(Data excerpts)
----------------------------------------

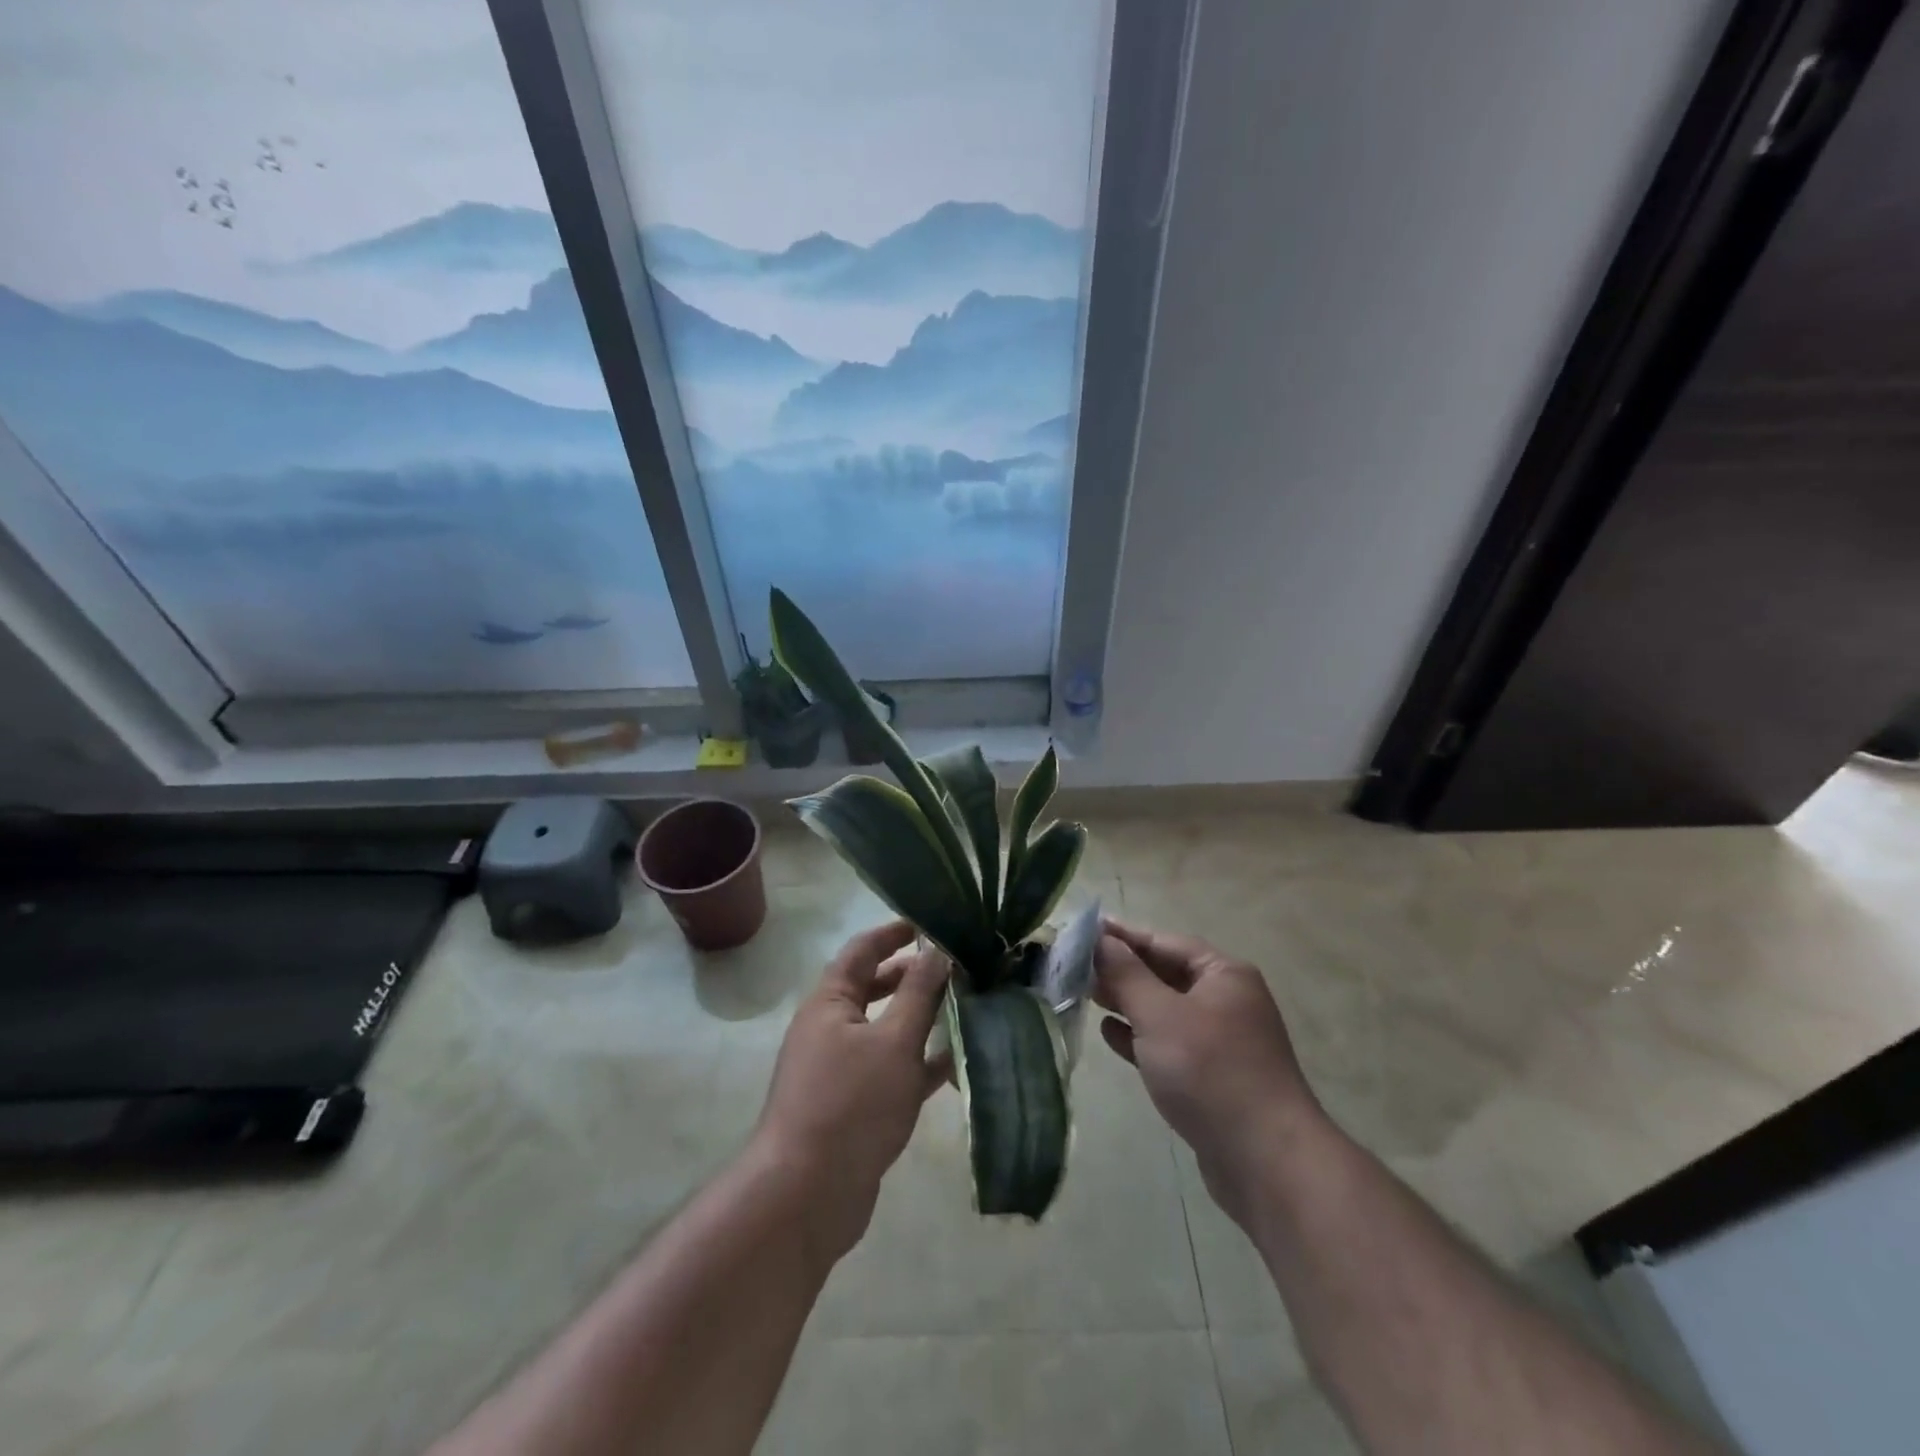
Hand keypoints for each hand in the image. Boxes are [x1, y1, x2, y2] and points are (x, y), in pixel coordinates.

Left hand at [752, 921, 948, 1267]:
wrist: (806, 1197)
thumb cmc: (850, 1104)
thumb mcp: (893, 1041)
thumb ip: (918, 993)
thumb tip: (936, 950)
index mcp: (830, 1003)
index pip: (861, 952)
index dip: (892, 934)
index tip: (926, 925)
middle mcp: (831, 1029)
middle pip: (874, 989)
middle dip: (912, 977)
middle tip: (955, 969)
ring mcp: (841, 1070)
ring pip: (886, 1031)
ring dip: (921, 1019)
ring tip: (965, 1009)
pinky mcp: (855, 1107)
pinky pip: (892, 1071)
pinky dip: (920, 1063)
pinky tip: (956, 1062)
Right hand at [1095, 919, 1321, 1227]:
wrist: (1266, 1162)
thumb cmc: (1210, 1072)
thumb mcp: (1160, 1015)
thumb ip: (1126, 974)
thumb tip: (1100, 939)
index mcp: (1224, 975)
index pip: (1164, 942)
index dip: (1122, 935)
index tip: (1082, 931)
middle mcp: (1225, 1001)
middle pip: (1164, 974)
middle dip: (1121, 970)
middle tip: (1074, 965)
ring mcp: (1220, 1042)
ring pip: (1164, 1011)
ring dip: (1127, 1003)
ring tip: (1085, 994)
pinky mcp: (1211, 1078)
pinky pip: (1168, 1045)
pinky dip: (1140, 1037)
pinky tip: (1109, 1034)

----------------------------------------

■ **Exercise prompt**
Letter for letter, reproduce every record above and skip the pictures.

■ **Response box**
Hand keypoints for each hand in the image. Boxes are [x1, y1, x2, y2] and points are (x, y), in pixel coordinates.

Left hand at [752, 921, 948, 1267]:
wrist: (806, 1197)
thumb cmc: (850, 1104)
thumb mcp: (893, 1041)
thumb ip: (918, 993)
thumb tip: (936, 950)
index mcp: (830, 1003)
index pip: (861, 952)
index dip: (892, 934)
index tip: (926, 925)
middle mcp: (831, 1029)
middle pip: (874, 989)
middle dip: (912, 977)
middle tip: (955, 969)
ring mcp: (841, 1070)
ring pip: (886, 1031)
ring dip: (921, 1019)
ring tip: (965, 1009)
pinky mcp: (855, 1107)
pinky pip: (892, 1071)
pinky dip: (920, 1063)
pinky tip: (956, 1062)
Right hand at [1095, 919, 1321, 1227]:
wrist: (1266, 1162)
thumb cmc: (1210, 1072)
thumb mcp: (1160, 1015)
thumb ip: (1126, 974)
thumb tip: (1100, 939)
index mcp: (1224, 975)
index pip: (1164, 942)
index dip: (1122, 935)
index tip: (1082, 931)
middle mcp: (1225, 1001)
middle pip: (1164, 974)
middle dip: (1121, 970)
middle tip: (1074, 965)
ring mcp: (1220, 1042)
ring pip: (1164, 1011)
ring dip: (1127, 1003)
ring tip: (1085, 994)
pinky mcp: (1211, 1078)
pinky pip: (1168, 1045)
pinky dip: (1140, 1037)
pinky tip: (1109, 1034)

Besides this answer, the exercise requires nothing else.